What’s with the name of the place I’m chilling out at, you ask?  There’s a quality to the area that is “wrecked” or “ruined”, suggestive of some mass-destructive event that occurred from which the locale has never recovered.  It’s lush, green, and isolated (for now) from the vast high blood pressure world of history and the iron rule.

It’s also a headwater, a fountain of sub-natural energy in the psychological plane of experience.  Pouring out is a grease, a resin if you like of wild energy growing out of the desolation.  Like a flower in the mud of a dung heap.  Very likely the whole mystery of it will fade as the intrusions of the clickers and droids arrive.

For now, the place is like entering an alternate world where ghosts tend the fields and the landscape swallows you up to see what you taste like.  The trees and stone barriers, star marks and rusting material give witness to a way of life removed from what we are told to think of as “inevitable progress”.  Yeah, the inevitable progress of the grave, buddy.  Go back and tell it to the Post.

It’s the off season, and the weekday, so there’s three “groups” at the campsite out of twenty-five or so spots besides us.  Spread out along the hillside, the trees absorb human speech for their own amusement.  We’re the wildernesses’ version of short-term disposable entertainment.

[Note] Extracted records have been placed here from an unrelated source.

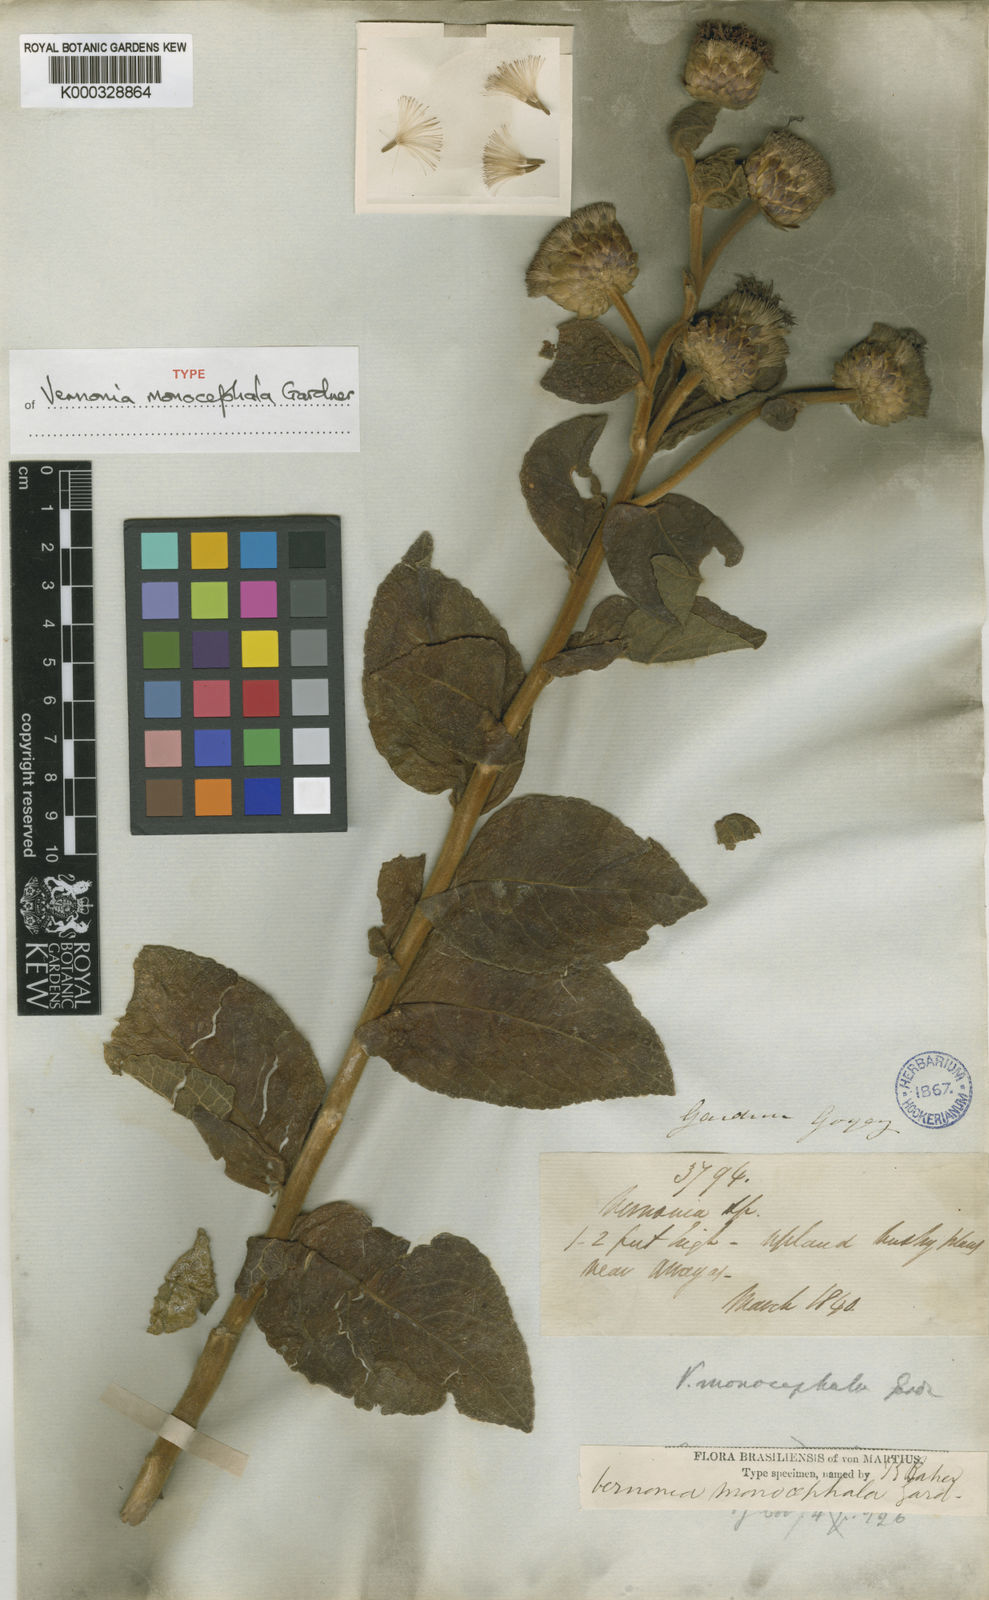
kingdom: Plantae
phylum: Tracheophyta
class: Magnoliopsida
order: Asterales
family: Asteraceae
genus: Lessingianthus
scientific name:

Even during the day, if you stay on the path, there’s a sense of life-forces of many kinds relating to one another.  Some good, some not so good.  I got to walk the paths by myself and feel again the primordial sensation of being at one with nature, and it’s unconscious dangers.  Bear poop.  Twisted ankles on rocky, root-infested slopes.  Losing your mind and being possessed by natural forces that have nothing to do with personal, conscious relationships.

Cue Lola Heatherton:  “It’s so scary!  Baaa-haha-haaa!”

The gang decides to climb a nearby mountain.  The mountain has acquired a certain reputation, as we’ve only been talking about it for the four years we’ve been running to this place to get back on an even keel.  It’s a steep, hour and a half climb to a splendid view.  It takes us three and a half hours to work out our overall adventure.

The two couples we meet are both going down the way they came up.  We go up one way, decide to try a shortcut and end up taking the long way back to a point where we can descend safely.  K gets to go on a scouting mission and sees a view only she can bear witness to.  The gang melts down over the need to get down before we run out of BLT sandwiches, water, and sanity points.

I packed us plenty of warm clothing and rain gear, plus some snacks and flashlights.  We’re prepared, but the trek ends up being a long and hard one for us all to take.  Our feet start to hurt two hours in, and thanks to the map and compass we don’t lose hope.  But I keep thinking this is how people end up on the news.  They go into the wilderness unprepared or they go too far and make a wrong turn.  We come close to the edge several times, but somehow we stick together despite the arguing and make it back to a trail that makes sense.

Then it’s the long haul back to the vehicle, down the steep slope through the horse poop and winding paths to safety.  The trek becomes a question of how long people can keep going before they stumble and injure themselves.  It must be the promise of rum punch, chimney-roasted hotdogs, and brownies & ice cream that keeps us whole through the misery.

Out on the deck with a body shock that won’t hit until the next day, we munch our food in thanks.  I toss a bowl full of cherry tomatoes out into the darkness for the Chicken Cow.  That’s all he gets this time.